● REQUIRED ACTIONS
• a. In the blog post on game-playing AI, what score did AlphaStar get against two top Starcraft players?
• b. Reproduce word for word the passage of the blog post starting at "Adversary : WIN" and ending at "it will start.".

### TEXT BLOCK

Adversary, Attractor, Astonishment
As of last month, [AlphaStar], an AI player, beat 2 top Starcraft players with a score of 10–1. Did AI conquer Starcraft the same way it conquered Go? Is AlphaStar actually SkyNet? Or are we just falling into some avoidable traps?
In this (my second :D) blog, we will explain which games have unbeatable AIs, and which games do humans still have a shot of winning. We will explore what it takes for a game to be “solved” and the gaps still lacking in AI approaches. No click baits, no mindless hypes, no needless jargons. Enjoy.
Note: All external links have brackets around them [like so], they are not critical to the flow of the blog but have very high entertainment values.
Adversary : WIN at NIM
Let’s start with a simple game called NIM, some of you might have heard of it. It goes something like this:
There is a pile of 13 coins, and we take turns taking a numbers of coins from the pile. On each turn we can take either 1, 2, or 3 coins, and the person who takes the last coin wins the game. You get to go first, how would you win?
I have pythoned a simple text-based version of this game, if you have not played NIM before, you can play it [here]. Just click “run” and it will start.
. . . I’ll wait here until you have finished beating it . . .
If you have not beaten it it’s fine, because without knowing the [trick] behind the game, it is difficult to win. Even if you know the trick, you can still lose with a single misplay. This has the feel of a [solved game], which is to say, there is “book” which records, for every position of the game, which optimal move one should take. The game of 13 coin NIM is a simple solved game, and the game of [connect four] is a complicated solved game. Human vs AI in a solved game is nearly impossible: The AI, armed with the [book], could trap you down a path which irrevocably leads to defeat off of a single mistake.

######
### INFORMATION

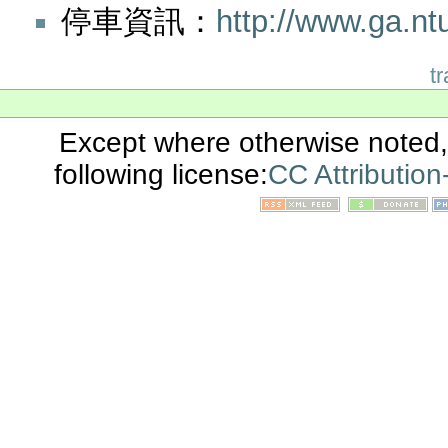
停車資訊：
http://www.ga.nt
t
Except where otherwise noted, 
following license:
CC Attributio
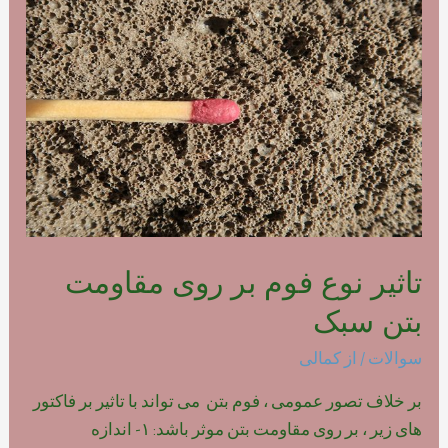
فوم
بتن
پلیمری
تاثیر نوع فوم بر روی مقاومت
بتن سبک
سوالات
/ از
کمالی
بر خلاف تصور عمومی ، فوم بتن می تواند با تاثیر بر فاکتور
های زیر ، بر روی مقاومت بتن موثر باشد: ۱- اندازه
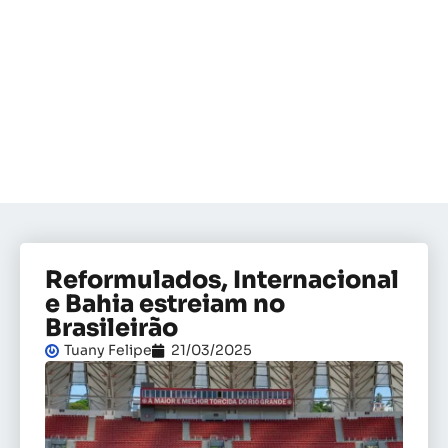
Reformulados, Internacional
e Bahia estreiam no
Brasileirão
Tuany Felipe
21/03/2025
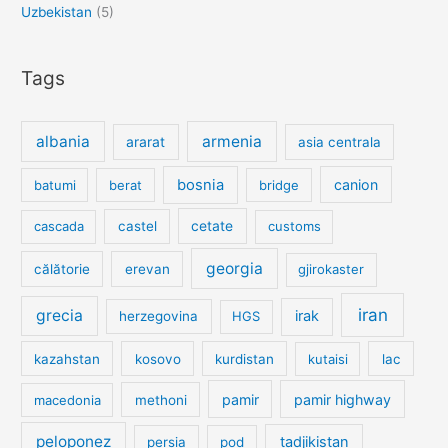
Uzbekistan
(5)
Tags
albania
armenia
ararat
asia centrala
bosnia
canion
batumi
berat
bridge
cetate
cascada
castel
customs
georgia
călătorie
erevan
gjirokaster
iran
grecia
irak
herzegovina
HGS
kazahstan
kosovo
kurdistan
kutaisi
lac
pamir
pamir highway
macedonia
methoni
peloponez
tadjikistan
persia
pod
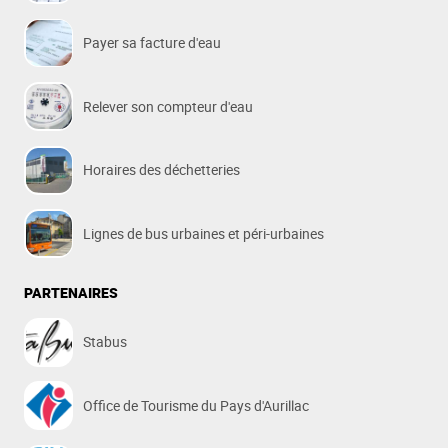
Payer sa facture d'eau
Relever son compteur d'eau
Horaires des déchetteries
Lignes de bus urbaines et péri-urbaines
PARTENAIRES
Stabus
Office de Tourisme du Pays d'Aurillac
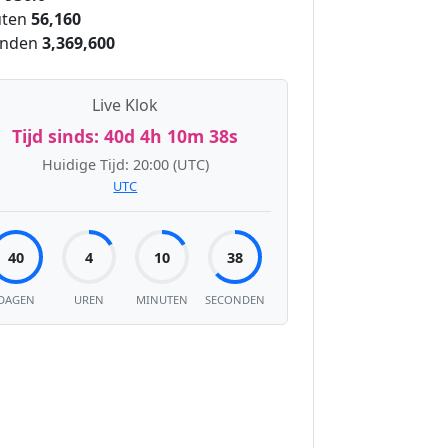
ten
56,160
onden
3,369,600
Live Klok
Tijd sinds:
40d 4h 10m 39s
Huidige Tijd:
20:00
(UTC)
UTC
40
4
10
39
DAGEN
UREN
MINUTEN
SECONDEN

######

● RESULTS OF THE TASKS
• a. 10–1

• b.
Adversary : WIN at NIM
Let’s start with a simple game called NIM, some of you might have heard of it. It goes something like this:
There is a pile of 13 coins, and we take turns taking a numbers of coins from the pile. On each turn we can take either 1, 2, or 3 coins, and the person who takes the last coin wins the game. You get to go first, how would you win?
I have pythoned a simple text-based version of this game, if you have not played NIM before, you can play it [here]. Just click “run” and it will start.